Hi, to add to this idea, it would be nice to be able completely lock one path against modification, basically using it as a stable reference.
I think that one scenario that often comes up is that your goal is not to eliminate all duplicates. Rather, you want to 'validate' one directory structure against another. This comes up when you manually back up or reorganize files from one location to another, and then want to verify that the target contains all the files from the source before deleting them.
To make this more concrete, I collect all the photos from the various family phones and manually sort them into a folder structure. Inside that structure, I sometimes create albums with intentional duplicates, so I do not really care about internal duplication there. I leave the photos on the phones though, so it is not immediately obvious which photos are already in the sorted structure. When I need to delete photos from the phones to make space, I want to ensure that all photos that I delete have been copied into the sorted structure. By marking the sorted structure as locked or 'for reference', I could easily delete all sorted photos from a phone, without accidentally deleting my albums within the sorted structure.
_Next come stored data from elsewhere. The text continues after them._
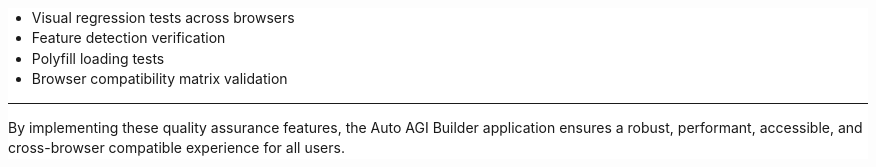 - Visual regression tests across browsers
- Feature detection verification
- Polyfill loading tests
- Browser compatibility matrix validation

---

By implementing these quality assurance features, the Auto AGI Builder application ensures a robust, performant, accessible, and cross-browser compatible experience for all users.
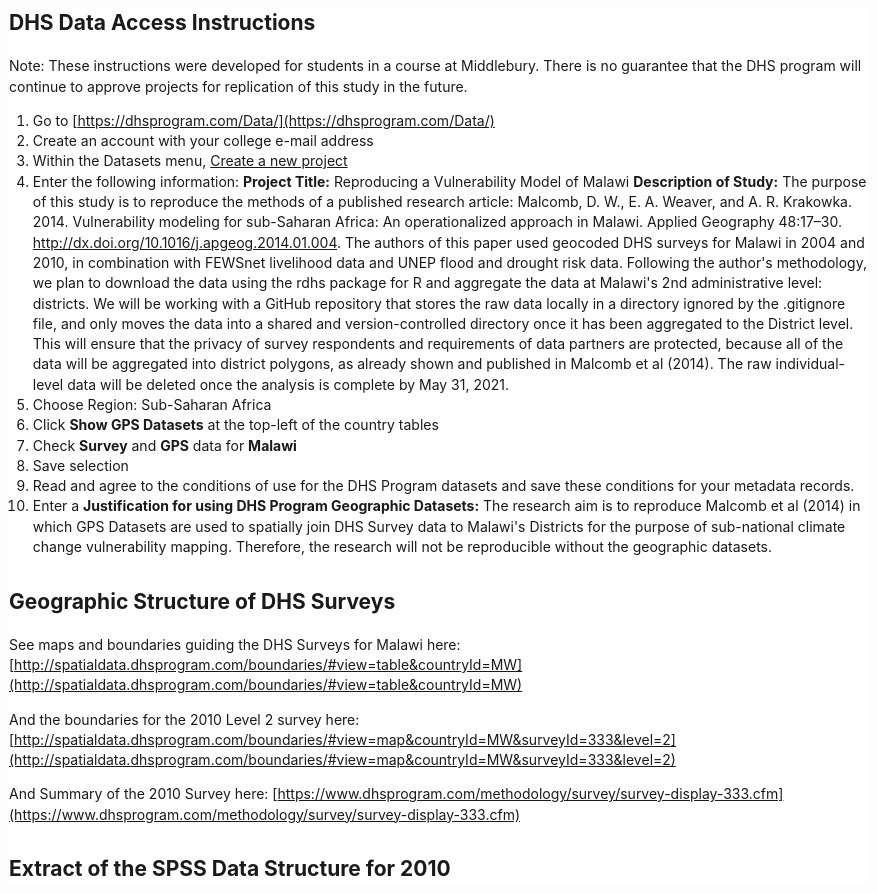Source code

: ## DHS Data Access Instructions

Note: These instructions were developed for students in a course at Middlebury.  There is no guarantee that the DHS program will continue to approve projects for replication of this study in the future.

1. Go to [https://dhsprogram.com/Data/](https://dhsprogram.com/Data/) 
1. Create an account with your college e-mail address
2. Within the Datasets menu, [Create a new project](https://dhsprogram.com/data/dataset_admin/index.cfm?action=createproject)
1. Enter the following information:
**Project Title:** Reproducing a Vulnerability Model of Malawi
**Description of Study:** The purpose of this study is to reproduce the methods of a published research article: Malcomb, D. W., E. A. Weaver, and A. R. Krakowka. 2014. Vulnerability modeling for sub-Saharan Africa: An operationalized approach in Malawi. Applied Geography 48:17–30. http://dx.doi.org/10.1016/j.apgeog.2014.01.004. The authors of this paper used geocoded DHS surveys for Malawi in 2004 and 2010, in combination with FEWSnet livelihood data and UNEP flood and drought risk data. Following the author's methodology, we plan to download the data using the rdhs package for R and aggregate the data at Malawi's 2nd administrative level: districts. We will be working with a GitHub repository that stores the raw data locally in a directory ignored by the .gitignore file, and only moves the data into a shared and version-controlled directory once it has been aggregated to the District level. This will ensure that the privacy of survey respondents and requirements of data partners are protected, because all of the data will be aggregated into district polygons, as already shown and published in Malcomb et al (2014). The raw individual-level data will be deleted once the analysis is complete by May 31, 2021.
1. Choose Region: Sub-Saharan Africa
1. Click **Show GPS Datasets** at the top-left of the country tables
1. Check **Survey** and **GPS** data for **Malawi**
1. Save selection
1. Read and agree to the conditions of use for the DHS Program datasets and save these conditions for your metadata records.
1. Enter a **Justification for using DHS Program Geographic Datasets:** The research aim is to reproduce Malcomb et al (2014) in which GPS Datasets are used to spatially join DHS Survey data to Malawi's Districts for the purpose of sub-national climate change vulnerability mapping. Therefore, the research will not be reproducible without the geographic datasets.

## Geographic Structure of DHS Surveys

See maps and boundaries guiding the DHS Surveys for Malawi here: [http://spatialdata.dhsprogram.com/boundaries/#view=table&countryId=MW](http://spatialdata.dhsprogram.com/boundaries/#view=table&countryId=MW)

And the boundaries for the 2010 Level 2 survey here: [http://spatialdata.dhsprogram.com/boundaries/#view=map&countryId=MW&surveyId=333&level=2](http://spatialdata.dhsprogram.com/boundaries/#view=map&countryId=MW&surveyId=333&level=2)

And Summary of the 2010 Survey here: [https://www.dhsprogram.com/methodology/survey/survey-display-333.cfm](https://www.dhsprogram.com/methodology/survey/survey-display-333.cfm)

## Extract of the SPSS Data Structure for 2010
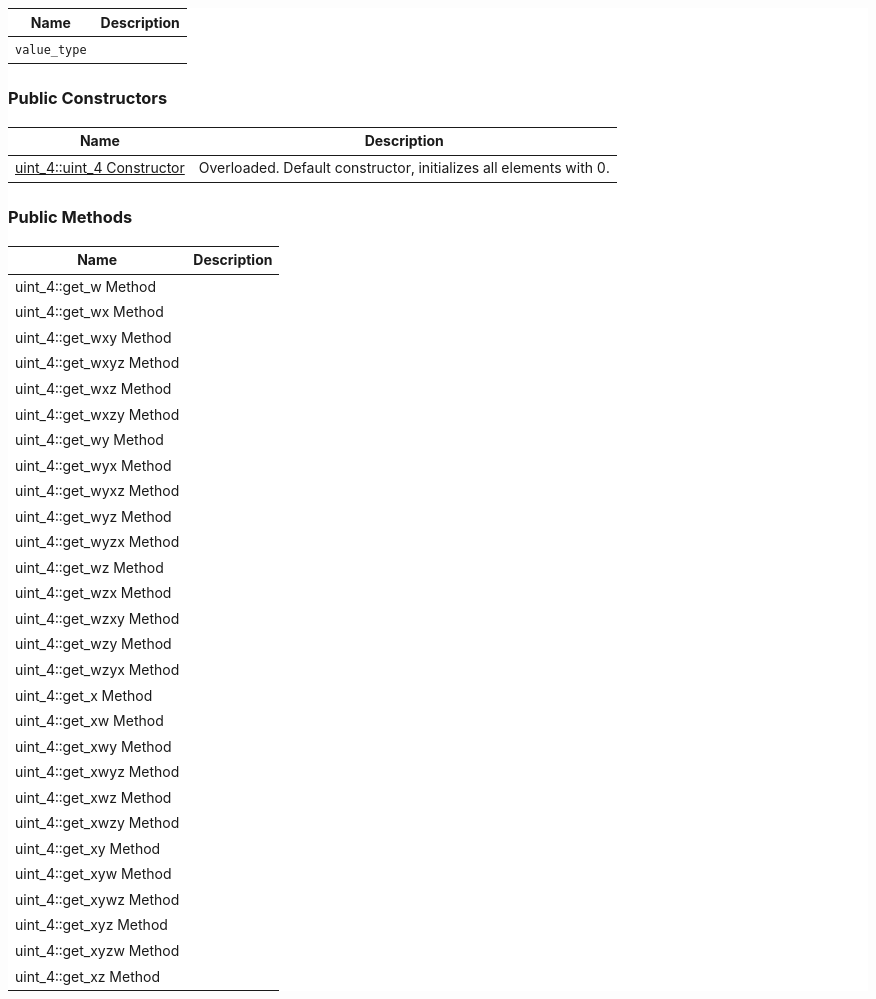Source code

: |Name|Description|  
|----------|-----------------|  
|`value_type`||  
  
### Public Constructors  
  
|Name|Description|  
|----------|-----------------|  
|[uint_4::uint_4 Constructor](../Topic/uint_4::uint_4%20Constructor.md)|Overloaded. Default constructor, initializes all elements with 0.|  
  
### Public Methods  
  
|Name|Description|  
|----------|-----------------|  
|uint_4::get_w Method||  
|uint_4::get_wx Method||  
|uint_4::get_wxy Method||  
|uint_4::get_wxyz Method||  
|uint_4::get_wxz Method||  
|uint_4::get_wxzy Method||  
|uint_4::get_wy Method||  
|uint_4::get_wyx Method||  
|uint_4::get_wyxz Method||  
|uint_4::get_wyz Method||  
|uint_4::get_wyzx Method||  
|uint_4::get_wz Method||  
|uint_4::get_wzx Method||  
|uint_4::get_wzxy Method||  
|uint_4::get_wzy Method||  
|uint_4::get_wzyx Method||  
|uint_4::get_x Method||  
|uint_4::get_xw Method||  
|uint_4::get_xwy Method||  
|uint_4::get_xwyz Method||  
|uint_4::get_xwz Method||  
|uint_4::get_xwzy Method||  
|uint_4::get_xy Method||  
|uint_4::get_xyw Method||  
|uint_4::get_xywz Method||  
|uint_4::get_xyz Method||  
|uint_4::get_xyzw Method||  
|uint_4::get_xz Method||  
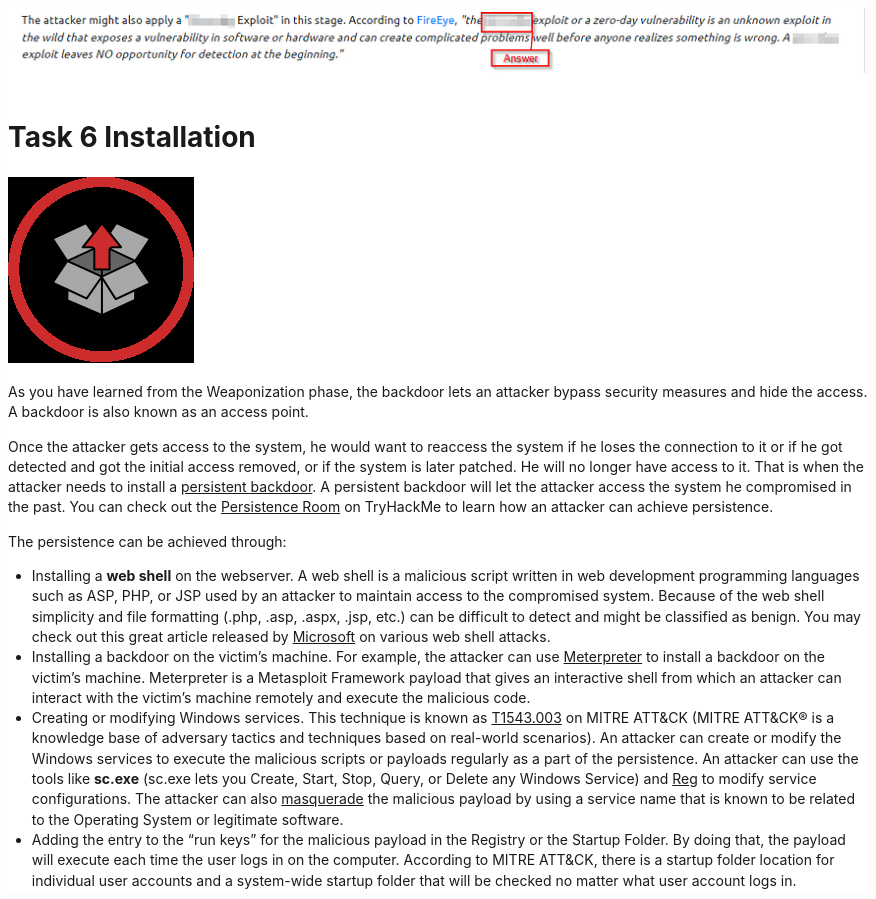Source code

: ![](01%20-%20Cyber%20Defence%20Frameworks/_resources/03%20Cyber%20Kill%20Chain/d2786094b978aae3856738a51d3ac518_MD5.jpg)

# Task 6 Installation

![](01%20-%20Cyber%20Defence%20Frameworks/_resources/03%20Cyber%20Kill%20Chain/5ab1dfe6999875ef9070784aa72d4cd6_MD5.jpg)

As you have learned from the Weaponization phase, the backdoor lets an attacker bypass security measures and hide the access. A backdoor is also known as an access point.

Once the attacker gets access to the system, he would want to reaccess the system if he loses the connection to it or if he got detected and got the initial access removed, or if the system is later patched. He will no longer have access to it. That is when the attacker needs to install a [persistent backdoor](https://www.offensive-security.com/metasploit-unleashed/persistent-backdoors/). A persistent backdoor will let the attacker access the system he compromised in the past. You can check out the [Persistence Room](https://tryhackme.com/room/persistence) on TryHackMe to learn how an attacker can achieve persistence.

The persistence can be achieved through:

- Installing a **web shell** on the webserver. A web shell is a malicious script written in web development programming languages such as ASP, PHP, or JSP used by an attacker to maintain access to the compromised system. Because of the web shell simplicity and file formatting (.php, .asp, .aspx, .jsp, etc.) can be difficult to detect and might be classified as benign. You may check out this great article released by [Microsoft](https://www.microsoft.com/security/blog/2021/02/11/web-shell-attacks-continue-to-rise/) on various web shell attacks.
- Installing a backdoor on the victim’s machine. For example, the attacker can use [Meterpreter](https://www.offensive-security.com/metasploit-unleashed/meterpreter-backdoor/) to install a backdoor on the victim’s machine. Meterpreter is a Metasploit Framework payload that gives an interactive shell from which an attacker can interact with the victim’s machine remotely and execute the malicious code.
- Creating or modifying Windows services. This technique is known as [T1543.003](https://attack.mitre.org/techniques/T1543/003/) on MITRE ATT&CK (MITRE ATT&CK® is a knowledge base of adversary tactics and techniques based on real-world scenarios). An attacker can create or modify the Windows services to execute the malicious scripts or payloads regularly as a part of the persistence. An attacker can use the tools like **sc.exe** (sc.exe lets you Create, Start, Stop, Query, or Delete any Windows Service) and [Reg](https://attack.mitre.org/software/S0075/) to modify service configurations. The attacker can also [masquerade](https://attack.mitre.org/techniques/T1036/) the malicious payload by using a service name that is known to be related to the Operating System or legitimate software.
- Adding the entry to the “run keys” for the malicious payload in the Registry or the Startup Folder. By doing that, the payload will execute each time the user logs in on the computer. According to MITRE ATT&CK, there is a startup folder location for individual user accounts and a system-wide startup folder that will be checked no matter what user account logs in.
There is an old discussion thread where people have the same requirement. The third party tool mentioned there offers such a locking mechanism, which is a really elegant and simple solution to the problem.
As a second point, I don't really use copies, but hard link clones for my albums. The find duplicates function does not distinguish between true copies and hard links to the same file. It would be nice to have that ability as an optional behavior, i.e. 'Ignore hard links' or 'do not flag hard links as duplicates'.